Township in Ohio, US

New London Township is one of the nineteen townships of Huron County, Ohio, United States. As of the 2020 census the population of the township was 3,226.

==Geography==
Located on the eastern edge of the county, it borders the following townships:
- Clarksfield Township - north
- Brighton Township, Lorain County - northeast corner
- Rochester Township, Lorain County - east
- Troy Township, Ashland County - southeast corner
- Ruggles Township, Ashland County - south
- Greenwich Township - southwest corner
- Fitchville Township - west
- Hartland Township - northwest corner

The village of New London is located in southern New London Township.

==Name and history==
New London Township was organized in 1817. It was named after New London, Connecticut, the hometown of many of its pioneer settlers.

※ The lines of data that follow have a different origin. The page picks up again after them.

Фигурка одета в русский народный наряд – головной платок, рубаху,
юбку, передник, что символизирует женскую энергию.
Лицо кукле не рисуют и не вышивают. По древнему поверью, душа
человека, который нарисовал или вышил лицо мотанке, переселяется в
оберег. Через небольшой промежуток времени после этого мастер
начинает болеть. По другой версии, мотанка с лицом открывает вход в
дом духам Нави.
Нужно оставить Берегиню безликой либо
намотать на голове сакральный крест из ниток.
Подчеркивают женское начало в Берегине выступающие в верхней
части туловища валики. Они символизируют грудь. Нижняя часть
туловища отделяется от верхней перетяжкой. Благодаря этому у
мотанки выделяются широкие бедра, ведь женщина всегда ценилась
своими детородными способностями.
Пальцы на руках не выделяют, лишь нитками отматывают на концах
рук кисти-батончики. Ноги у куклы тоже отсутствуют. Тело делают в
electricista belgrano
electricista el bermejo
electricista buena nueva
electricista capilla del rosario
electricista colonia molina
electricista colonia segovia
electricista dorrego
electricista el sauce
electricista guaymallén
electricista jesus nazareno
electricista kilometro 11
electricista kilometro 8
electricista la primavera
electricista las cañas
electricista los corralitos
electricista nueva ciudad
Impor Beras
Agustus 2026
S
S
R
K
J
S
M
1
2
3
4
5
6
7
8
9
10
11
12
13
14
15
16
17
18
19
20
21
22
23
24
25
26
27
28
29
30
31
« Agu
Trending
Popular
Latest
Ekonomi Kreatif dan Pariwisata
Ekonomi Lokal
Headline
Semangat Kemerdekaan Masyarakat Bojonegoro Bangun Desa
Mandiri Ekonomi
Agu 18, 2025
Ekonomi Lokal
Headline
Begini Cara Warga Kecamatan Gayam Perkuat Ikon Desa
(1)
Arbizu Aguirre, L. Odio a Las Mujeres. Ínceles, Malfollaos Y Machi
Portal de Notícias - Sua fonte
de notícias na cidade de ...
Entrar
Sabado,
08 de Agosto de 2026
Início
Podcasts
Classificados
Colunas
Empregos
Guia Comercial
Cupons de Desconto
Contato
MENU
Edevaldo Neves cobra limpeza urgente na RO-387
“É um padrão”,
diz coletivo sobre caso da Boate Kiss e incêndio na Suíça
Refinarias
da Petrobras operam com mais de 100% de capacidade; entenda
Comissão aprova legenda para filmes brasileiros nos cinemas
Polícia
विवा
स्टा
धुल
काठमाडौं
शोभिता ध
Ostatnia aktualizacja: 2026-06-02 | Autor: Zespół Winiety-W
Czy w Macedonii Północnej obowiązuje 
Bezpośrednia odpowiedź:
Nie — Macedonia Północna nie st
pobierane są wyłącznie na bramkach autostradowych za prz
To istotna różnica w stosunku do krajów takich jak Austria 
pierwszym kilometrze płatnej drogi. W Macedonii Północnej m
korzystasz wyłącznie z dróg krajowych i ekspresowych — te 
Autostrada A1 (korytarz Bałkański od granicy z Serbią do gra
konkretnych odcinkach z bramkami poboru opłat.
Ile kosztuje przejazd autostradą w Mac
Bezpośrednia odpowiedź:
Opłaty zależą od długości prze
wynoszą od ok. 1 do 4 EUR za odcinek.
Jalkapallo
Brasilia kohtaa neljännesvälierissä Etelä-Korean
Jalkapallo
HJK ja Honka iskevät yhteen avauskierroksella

The township is included in the category of the original Ohio Firelands.

It is the only New London Township statewide.

==Government==
The township is governed by a three-member board of trustees, who are elected in November of odd-numbered years to a four-year term beginning on the following January 1. Two are elected in the year after the presidential election and one is elected in the year before it. There is also an elected township fiscal officer, who serves a four-year term beginning on April 1 of the year after the election, which is held in November of the year before the presidential election. Vacancies in the fiscal officership or on the board of trustees are filled by the remaining trustees.